Ringfort (Rath), Gorteennameale, Co. Laois
Co. Laois |
Ringforts
In the townland of Gorteennameale in County Laois, a low circular earthwork sits in the landscape with one quietly puzzling feature: nobody knows where you were supposed to enter it.
A rath, as this type of ringfort is commonly called, is an early medieval enclosure, typically dating from roughly the fifth to the twelfth centuries, built from a raised earthen bank and an outer ditch to define a farmstead or small settlement. Most retain at least some trace of a formal entrance break in the bank. This one does not.

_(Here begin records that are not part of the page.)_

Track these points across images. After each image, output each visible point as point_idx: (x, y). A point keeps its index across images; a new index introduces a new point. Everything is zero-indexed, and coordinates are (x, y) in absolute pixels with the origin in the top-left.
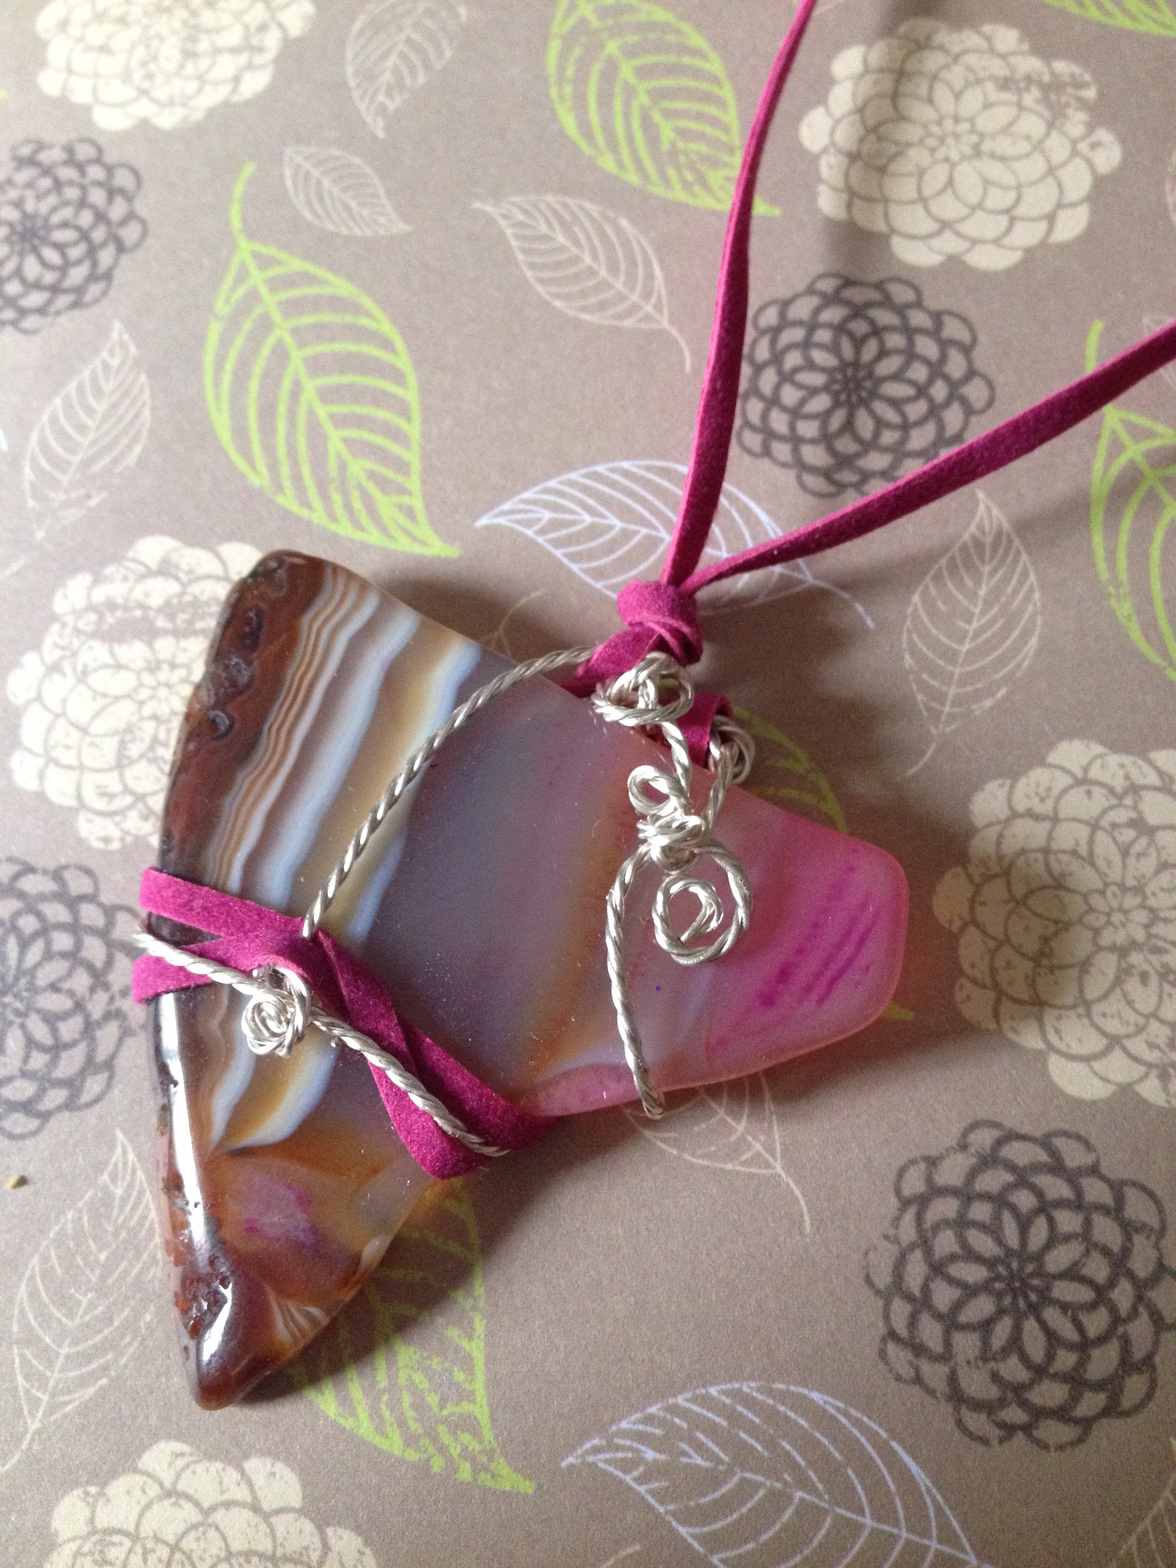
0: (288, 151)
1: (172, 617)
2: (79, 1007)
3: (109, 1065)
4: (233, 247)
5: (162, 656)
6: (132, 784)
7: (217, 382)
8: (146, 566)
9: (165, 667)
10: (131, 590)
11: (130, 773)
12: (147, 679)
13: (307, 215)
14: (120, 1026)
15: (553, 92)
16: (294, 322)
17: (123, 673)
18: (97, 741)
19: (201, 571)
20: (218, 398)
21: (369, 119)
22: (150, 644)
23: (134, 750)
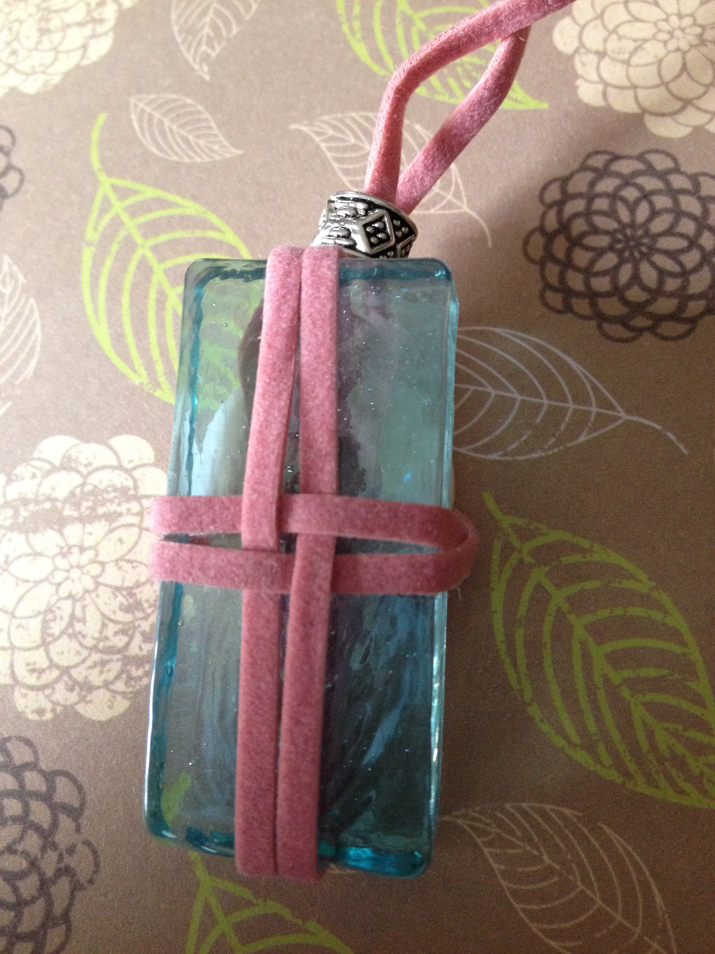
0: (132, 100)
1: (77, 506)
2: (34, 864)
3: (66, 917)
4: (96, 184)
5: (71, 542)
6: (56, 659)
7: (94, 299)
8: (50, 463)
9: (75, 550)
10: (40, 485)
11: (54, 649)
12: (62, 563)
13: (154, 150)
14: (71, 882)
15: (345, 28)
16: (152, 241)
17: (40, 559)
18: (23, 622)
19: (97, 464)
20: (96, 312)
21: (196, 67)
22: (60, 531)
23: (56, 628)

The enclosure is subcircular in shape, roughly 54 metres across, defined by a bank about 4.3 metres wide and standing approximately 1.8 metres above the surrounding ground on the exterior. Beyond the bank runs a fosse, the outer ditch that would have emphasised the boundary and made casual entry more difficult, here measuring around 6 metres in width. The bank survives best along the northern and north-eastern arc, where the original form of the earthwork is most legible. The north-east to south-east section of the bank is absent or severely reduced, which is where an entrance might reasonably have been expected, though whether that gap is original, the result of later agricultural clearance, or simple erosion over a millennium or more remains unclear from the ground alone.